Hintergrund der tatbestandlichen Erweiterung war, dass zuvor böswillige Karikaturen und Beschimpfungen nicht unter den Tatbestand der Gotteslästerung oder anderer Strafgesetze subsumiert und daher nicht sanktioniert werden konnten.283 Ferner stellt seit der Reform die Propagierung von Überzeugungen und Glaubensinhalten, die im Widerspruch zum katholischen Glauben stehen, ein schweres Vergehen dar, soweit der Aufruf während der Arbeitszeit erfolgt oder ein dienstlicher Zusammenhang besteht. In diesem Sinne tatbestandlich könnte auch das Tragen eines Kopftuchs während der Arbeitszeit sein, da der 5. Senat des BAG284 in einem solchen Verhalten bereits eine nicht hinzunehmende Glaubensbekundung für eine andere Religion erkannt hat.285
Hinsichtlich ihrer katholischen Mitarbeiter stellt die katholische Kirche in Art. 5 Abs. 2 Nr. 2 GrOkathK n.F. nach wie vor andere Anforderungen als an ihre übrigen Mitarbeiter: Der Austritt aus der katholischen Kirche (Art. 5 Abs. 2 Nr. 2 lit. a) GrOkathK n.F.) sowie der Abfall vom katholischen Glauben (Art. 5 Abs. 2 Nr. 2 lit. b) GrOkathK n.F.) bleiben nach katholischem Selbstverständnis schwere Treuebrüche.

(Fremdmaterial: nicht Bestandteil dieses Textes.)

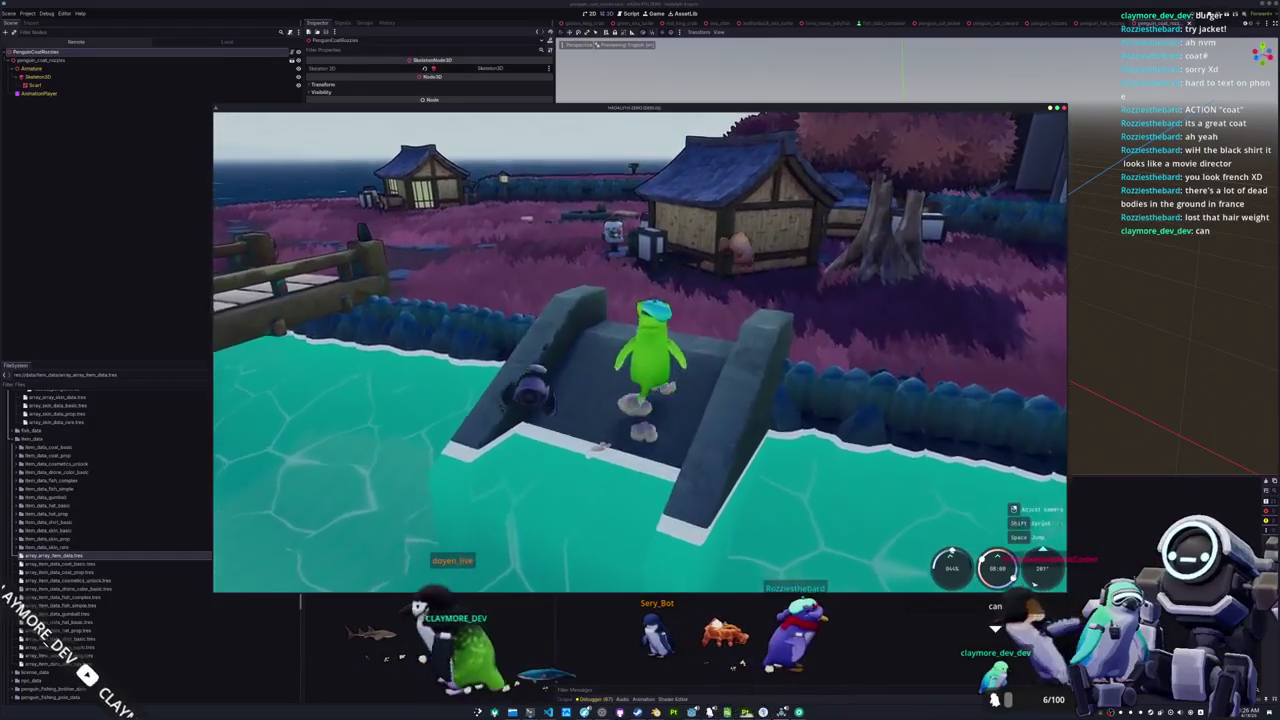
{"action": "key", "text": "w"}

Da § 5 Abs. 2 S. 1 EKD-RL keinen Grund zur Kündigung annimmt, wenn der betreffende Arbeitnehmer in eine andere Mitgliedskirche der Arbeitsgemeinschaft christlicher Kirchen oder der Evangelischen Freikirchen eintritt, spricht sich ein Teil der Literatur unter dem Gesichtspunkt der Ökumene für eine entsprechende Auslegung des Art. 5 Abs. 2 Nr. 2 lit. a) GrOkathK aus.286
Eine auffällige Neuerung ist, dass die kirchenrechtlich unzulässige Zivilehe gem. Art. 5 Abs. 2 Nr. 2 lit. c) GrokathK nur dann einen schweren Loyalitätsverstoß darstellt, wenn sie „objektiv geeignet“ ist, nach den konkreten Umständen „ein erhebliches Ärgernis in der Dienstgemeinschaft oder im beruflichen Wirkungskreis“ hervorzurufen und eine Beeinträchtigung der Glaubwürdigkeit der Kirche droht. Neu ist auch, dass die Anforderung an die kirchenrechtliche Gültigkeit der Ehe ausdrücklich nur noch für katholische Mitarbeiter gilt und auch hier kumulativ die Interessen der Kirche und der Dienstgemeinschaft bzw. des beruflichen Wirkkreises betroffen sein müssen. Ob der ungültige Eheschluss ein „öffentliches Ärgernis“ i.S.v. Art. 5 Abs. 5 S. 2 GrOkathK a.F. erregt, ist dagegen nunmehr unerheblich. Die Gefährdungseignung des Loyalitätsverstoßes wird bei pastoral oder katechetisch tätigen Mitarbeitern und solchen, die aufgrund einer Missio canonica oder einer sonstigen schriftlich erteilten bischöflichen Beauftragung beschäftigt werden, unwiderlegbar vermutet. Leitende Angestellte oder Personen im erzieherischen Dienst werden vom Wortlaut der Vorschrift nicht mehr erfasst.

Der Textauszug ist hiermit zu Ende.